[Activity] Retype every record below exactly as it appears.

── Data to process

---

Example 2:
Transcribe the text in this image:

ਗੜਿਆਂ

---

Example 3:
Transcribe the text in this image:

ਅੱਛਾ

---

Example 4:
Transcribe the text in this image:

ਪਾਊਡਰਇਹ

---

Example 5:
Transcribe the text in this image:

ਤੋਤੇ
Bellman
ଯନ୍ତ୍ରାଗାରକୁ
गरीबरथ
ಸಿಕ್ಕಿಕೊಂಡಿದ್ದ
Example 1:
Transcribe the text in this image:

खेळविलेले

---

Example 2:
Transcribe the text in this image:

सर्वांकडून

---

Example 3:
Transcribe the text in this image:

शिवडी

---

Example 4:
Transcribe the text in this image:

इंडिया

────

[Answer to this problem]
---

Example 2:
Transcribe the text in this image:

ਗੜਿਆਂ

---

Example 3:
Transcribe the text in this image:

ਅੱਛਾ

---

Example 4:
Transcribe the text in this image:

ਪਾਊਡਰਇਹ

---

Example 5:
Transcribe the text in this image:

ਤੋਤੇ
Bellman
ଯନ୍ତ୍ରାଗାରକୁ
गरीबरथ
ಸಿಕ್ಕಿಕೊಂಡಿದ್ದ
Example 1:
Transcribe the text in this image:

खेळविलेले

---

Example 2:
Transcribe the text in this image:

सर्वांकडून

---

Example 3:
Transcribe the text in this image:

शिवडी

---

Example 4:
Transcribe the text in this image:

इंडिया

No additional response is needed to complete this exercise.